Breaking up with Amazon? It’s harder than you think


Sasha Zvaners, Reporter

“So, how many of you have Prime memberships?” 

Almost every hand in the classroom goes up. Sounds fake? I assure you, it isn’t. 

It makes sense, actually: because as of July 2019, 82% of American households had an Amazon Prime account, and that number has definitely gone up since COVID-19 hit (Digital Commerce). I’ll admit, that one-day shipping is awfully convenient, and it’s saved my skin more than once. But… Do none of us find this concerning? 

It seems that just about everyone uses the site, or at the very least, knows somebody who does. A recent survey of Urbana’s students shows that nine out of ten shop on Amazon, and half of those students are using Amazon at least once every two weeks. The student body has spoken: Amazon is here to stay. 

Not everyone, though, is so infatuated with the site. 

 “Amazon is a modern necessary evil,” says Mr. Friedland, a social studies teacher here at UHS. He calls it a last resort, as he only shops on the site if he’s unable to find products elsewhere.

When I spoke to him, he touched upon Amazon’s ever-growing user base, and he finds it a bit unsettling.
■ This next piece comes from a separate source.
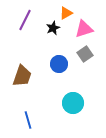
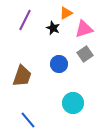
black star: rotated 24 degrees counterclockwise
blue line: rotated 24 degrees counterclockwise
In his opinion, “Every dollar you spend on Amazon is a dollar to get Bezos to Mars… You vote with your dollars in this country. In my eyes, if you spend locally, the more it goes back into the community. Local businesses will grow instead of Amazon’s stock.” 

I also spoke to Neesh Patel, 12, a self-proclaimed Amazon aficionado. Yes, she has a Prime membership. And yes, in her own words, she uses it a bit too much. 

“I use it in the moment… A good word for it is impulsive.” 

Many Amazon users, Prime especially, also see themselves purchasing on a whim – a similarity throughout all UHS students interviewed. And, interestingly enough, Patel says that for all her use of the site, she’s not a fan. 

“The main route of capitalism is Amazon Prime… Everyone I know uses it. It’s concerning to me,” she says. “I love it as a consumer, but it’s the worst business to ever exist.” 

Madi Mustafa, 12, also weighed in. “I can’t stand it,” she admits. “Is it convenient? Yes. Ethics wise? Absolutely not.”  

This distaste for Amazon was, actually, a common sentiment among the interviewees, especially those who use the site the most. Nearly all of UHS uses Amazon, and nearly all of UHS can’t stand it. 

So… Why? 

Why do we keep coming back to this site, over and over again, despite how much we hate it? Why can’t we just break up and move on? 

One word: convenience

Convenience, convenience, convenience. 

In today’s world, it’s the name of the game – and nobody plays the game better than Amazon. I mean, couple up a near-perfect business model and our collective thirst for instant gratification, and it’s no wonder we’re addicted. We’re also concerned and frustrated and unsettled, but the satisfaction we get from that little brown box outweighs any and all negatives.

So no, UHS won’t be dumping Amazon any time soon. None of us will be. 

But the next time you see that condescending smirk of that little brown box, it might do you some good to consider what, exactly, the true cost of convenience is. 

I can tell you one thing: it’s not $9.99.